■ Your instructions ■
Repeat the records in full and exactly, omitting pictures.

■ Data shown ■
----------------

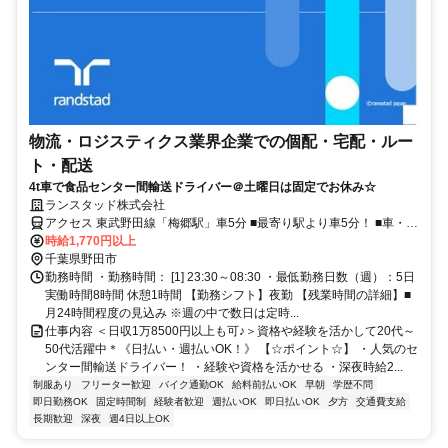
物流・ロジスティクス業界企業での個配・宅配・ルー
ト・配送
4t車で食品センター間輸送ドライバー＠土曜日は固定でお休み☆
ランスタッド株式会社
アクセス 東武野田線「梅郷駅」車5分 ■最寄り駅より車5分！ ■車・バ
イク通勤OK☆
時給1,770円以上
千葉県野田市
勤務時間 ・勤務時間： [1] 23:30～08:30 ・最低勤務日数（週）：5日
実働時間8時間 休憩1時間 【勤務シフト】夜勤 【残業時間の詳細】■
月24時間程度の見込み ※週の中で数日は定時...
仕事内容 ＜日収1万8500円以上も可♪＞資格や経験を活かして20代～
50代活躍中＊《日払い・週払いOK！》 【☆ポイント☆】 ・人気のセ
ンター間輸送ドライバー！ ・経験や資格を活かせる ・深夜時給2...
制服あり
フリーター歓迎
バイク通勤OK
給料前払いOK
早朝
学歴不問
即日勤務OK
固定時間制
経験者歓迎
週払いOK
即日払いOK
夕方
交通費支給
長期歓迎
深夜
週4日以上OK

----------------

■ Exercise output ■
物流・ロジスティクス業界企業での個配・宅配・ルー
ト・配送
4t車で食品センター間輸送ドライバー＠土曜日は固定でお休み☆
ランスタッド株式会社
アクセス 東武野田線「梅郷駅」車5分 ■最寄り駅より車5分！ ■車・バ
イク通勤OK☆
時給1,770円以上
千葉県野田市
勤務時間 ・勤務時間： [1] 23:30～08:30 ・最低勤務日数（週）：5日
実働時間8時間 休憩1時間 【勤務シフト】夜勤 【残業時間の詳細】■
月24時間程度の見込み ※週の中で数日は定時...
仕事内容 ＜日収1万8500円以上も可♪＞資格や経験を活かして20代～
50代活躍中＊《日払い・週払いOK！》 【☆ポイント☆】 ・人気のセ
ンター間輸送ドライバー！ ・経験や資格を活かせる ・深夜時給2...
制服あり
フリーター歓迎
バイク通勤OK
給料前払いOK
早朝
学歴不問
即日勤務OK
固定時間制
経験者歓迎
週払いOK
即日払いOK
夕方
交通費支給
長期歓迎
深夜
週4日以上OK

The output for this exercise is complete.